Ce grand désastre, dont la cause instrumentale fut sans doute une peste effroyable et subite, comme l’histoire en offre plus d’un exemple, n’a pas été consigné dans les inscriptions cunéiformes, et pour cause ! mais on en peut lire l’aveu entre les lignes, pour ainsi dire, puisque les monuments se taisent sur l’issue de cette campagne si triomphalement commencée. Après l’écrasement de la Phénicie, le pillage de la Judée, la victoire d’El-Théké, la prise de Lakis, d’Ecron, et autres cités méridionales, on s’attendait à voir Ezéchias renversé de son trône, et l’Egypte elle-même envahie et subjuguée. D’où vient que les rois d’Assyrie n’en disent pas un mot et, pendant trente ans, laissent la Palestine en repos ?… Tout cela est significatif. Une soudaine calamité peut seule expliquer ce long silence et ce long intermède.

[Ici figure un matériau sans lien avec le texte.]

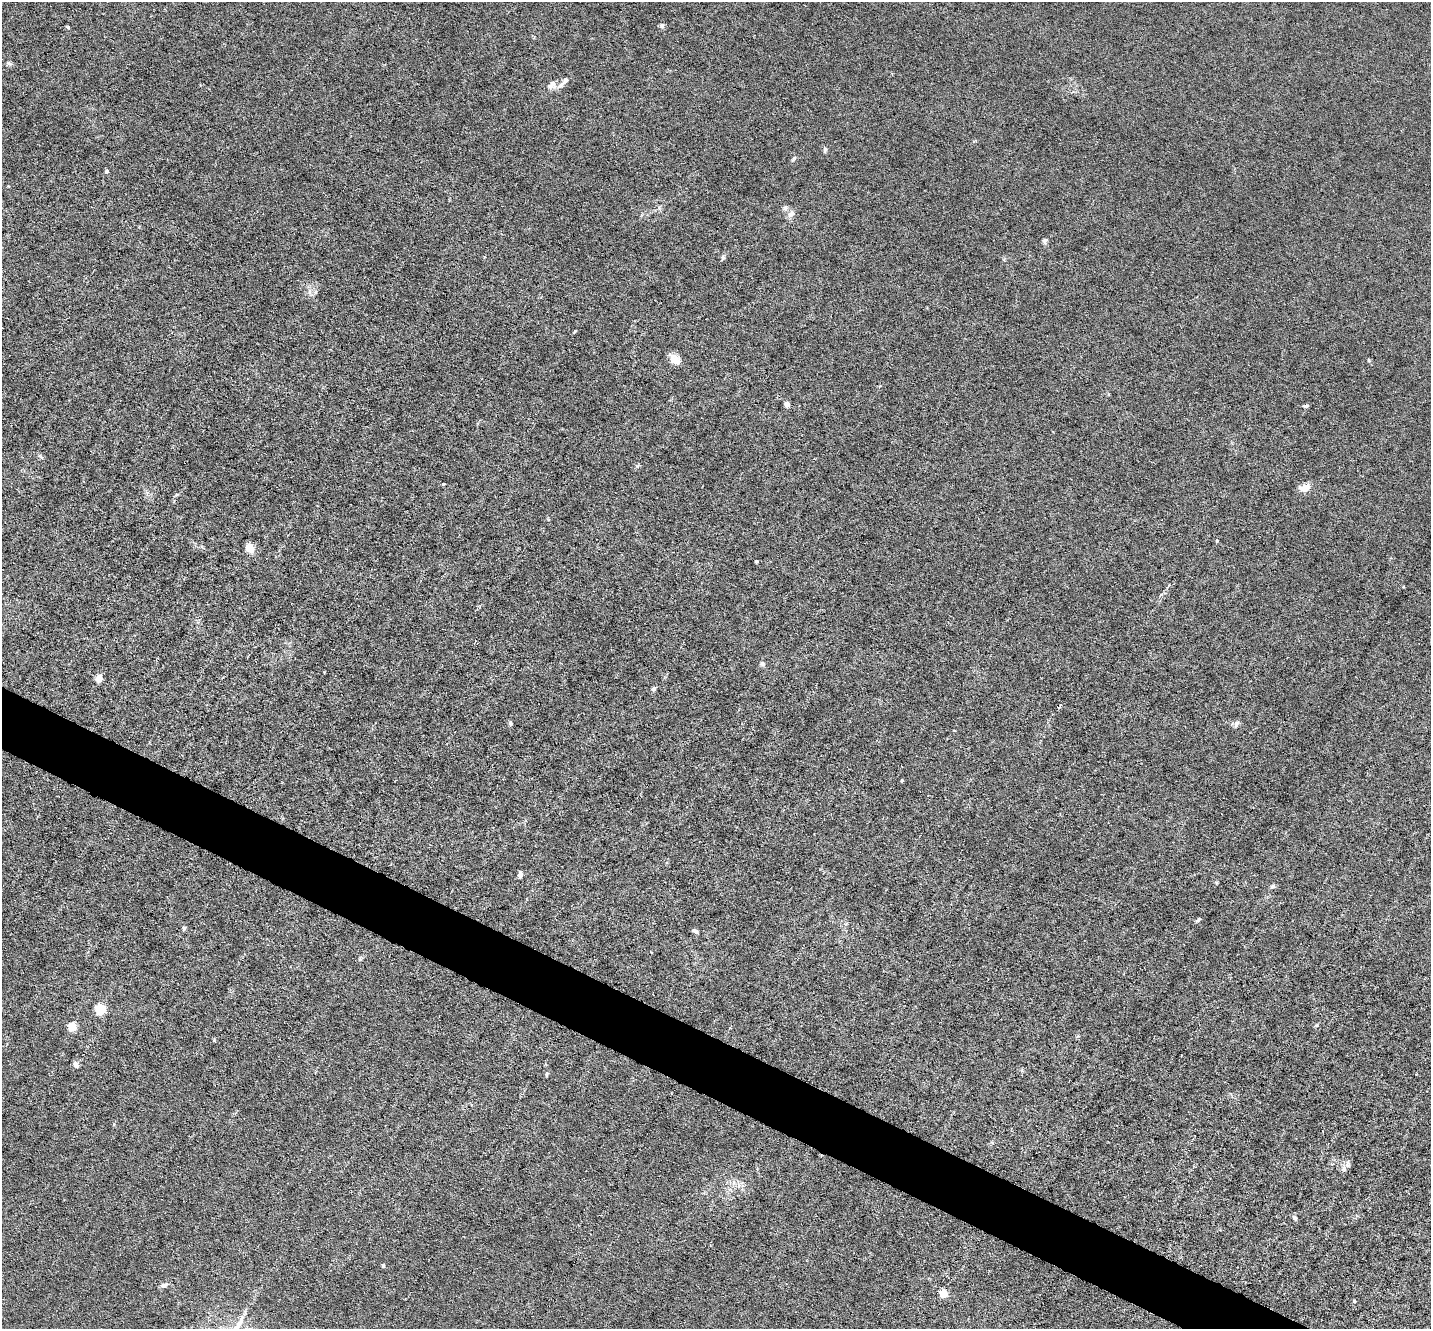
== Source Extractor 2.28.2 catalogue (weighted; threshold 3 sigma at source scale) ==
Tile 6 of 4 x 4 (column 2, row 2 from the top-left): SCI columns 1430-2858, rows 2934-4260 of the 5717 x 5729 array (HDU 1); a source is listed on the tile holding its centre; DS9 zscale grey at full resolution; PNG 1433 x 1331 px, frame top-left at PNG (2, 2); no overlay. Shown black and unused: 4% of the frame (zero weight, under 3 of 6 exposures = <1% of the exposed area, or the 3 px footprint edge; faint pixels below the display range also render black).
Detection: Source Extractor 2.28.2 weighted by HDU 2 'WHT'; one run over the whole footprint, this tile lists its part. Background 0.0113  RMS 0.0037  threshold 0.015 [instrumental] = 3 sigma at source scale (4.09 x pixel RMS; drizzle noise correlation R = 1.36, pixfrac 0.8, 0.05/0.05 arcsec/px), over >= 5 px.
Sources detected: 49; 2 inside a brighter listed object's ellipse — not listed separately; the other 47 listed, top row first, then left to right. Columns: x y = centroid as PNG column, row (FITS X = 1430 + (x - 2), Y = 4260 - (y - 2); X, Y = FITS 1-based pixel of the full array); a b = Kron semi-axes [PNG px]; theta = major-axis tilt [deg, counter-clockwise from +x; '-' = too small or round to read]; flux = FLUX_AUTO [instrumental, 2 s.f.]
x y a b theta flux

On sait, d’ailleurs, par Hérodote (II, 141), que le souvenir de ce tragique événement s’était conservé en Egypte sous une forme plus ou moins légendaire. Le roi Séthos, apprenant que l’armée de Sennachérib se trouvait déjà devant Péluse, aux portes du pays, aurait invoqué son dieu et obtenu en songe la promesse de la victoire. On avait érigé dans un temple de Memphis une statue portant cette inscription : Que celui qui me voit craigne les dieux ! et qui représentait Séthos tenant une souris à la main. Or, dans le langage hiéroglyphique, ce rongeur signifie destruction et devait figurer un désastre de l’armée ennemie, causé, non par l’épée, mais par un mystérieux fléau. Plus tard, l’imagination populaire, interprétant à sa guise ce symbole dont elle avait perdu le sens, en avait conclu qu’une armée de souris avait envahi pendant la nuit le camp des Assyriens et dévoré les courroies de leurs armures, préparant ainsi le carnage dont ils auraient été victimes le lendemain.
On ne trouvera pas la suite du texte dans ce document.